Scaling RNNs to Billions of Parameters with Zero Order

Scaling RNNs to Billions of Parameters with Zero Order(arxiv.org)

7 points by fchaubard 1 year ago | 3 comments

Obviously the authors emphasize that it can make RNNs a competitor for big transformers, but it also means you can do things like feed back part of the output of a transformer into the input of the transformer at the next step, or other ways of making transformers into RNNs, so RNNs don't have to be all about speed.

I think this has every chance of being an enabler for much more powerful architectures.

Depth of a transformer is the number of layers. Depth of a transformer with a recurrent connection from the previous token output to the current input is the number of layers times the timestep.

If it works as well as I imagine it's going to make for much more powerful models.

fchaubard 1 year ago | |

exactly

fchaubard 1 year ago |

Layman Abstract: Transformers keep around all previous tokens for each generated token, so they take up ENORMOUS gpu memory and cost during inference. But humans do not, we page in / out of our small, fixed-size "working memory", keeping around only the important information of the past.

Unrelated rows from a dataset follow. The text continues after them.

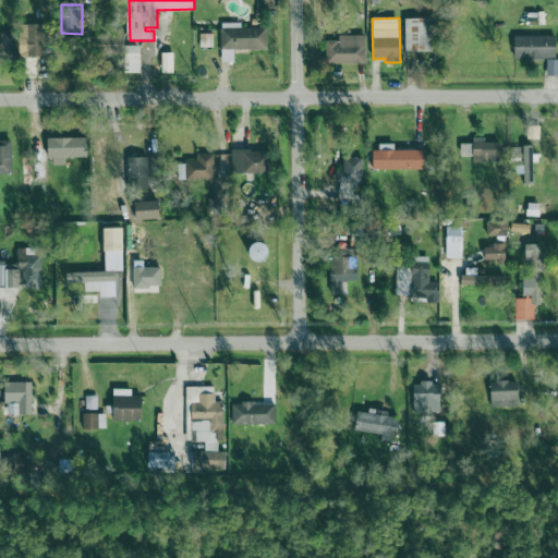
[(405,52),(433,51),(432,19),(405,19),(405,52)]
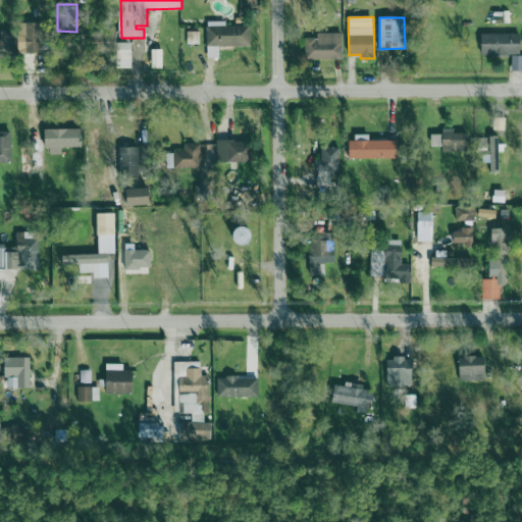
[(251,25),(226,25),(226,21),(206,21),(207,58),(220,58),(220,47),(251,46),(251,25)]
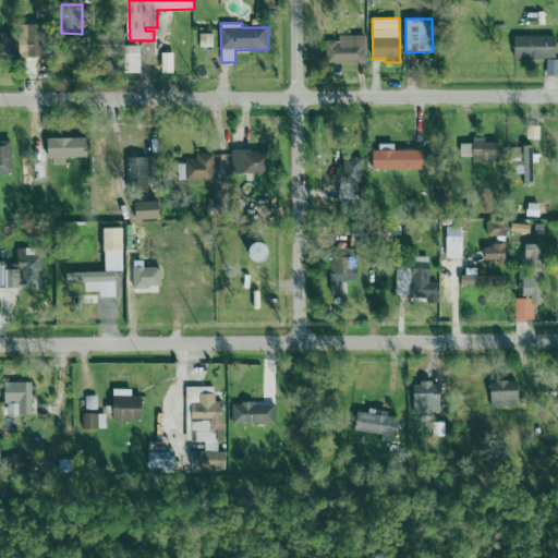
[(21,58),(45,57),(44,24),(20,25),(21,58)]
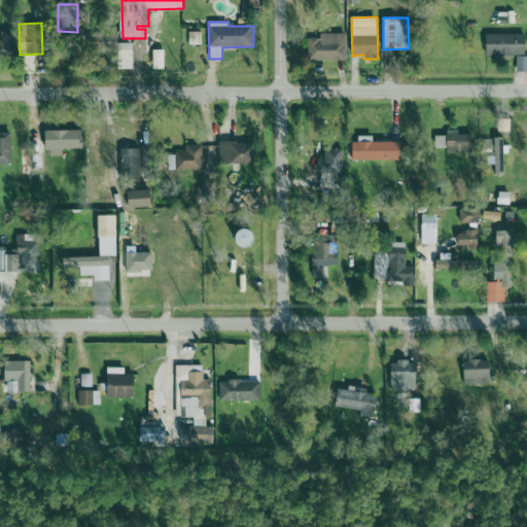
[(14,31),(0,31),(0,57),(14,57),(14,31)]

RNNs are more like us, they compress all previous tokens into a small fixed-sized memory. However, we can't train them with legacy backprop through time (BPTT), because it doesnt scale and suffers exploding/vanishing gradients.

So we discovered a 1992 zero order algorithm to replace BPTT, and not only does it scale amazingly well, in some cases, it trains 19x faster than BPTT! So maybe with this, RNNs can replace transformers?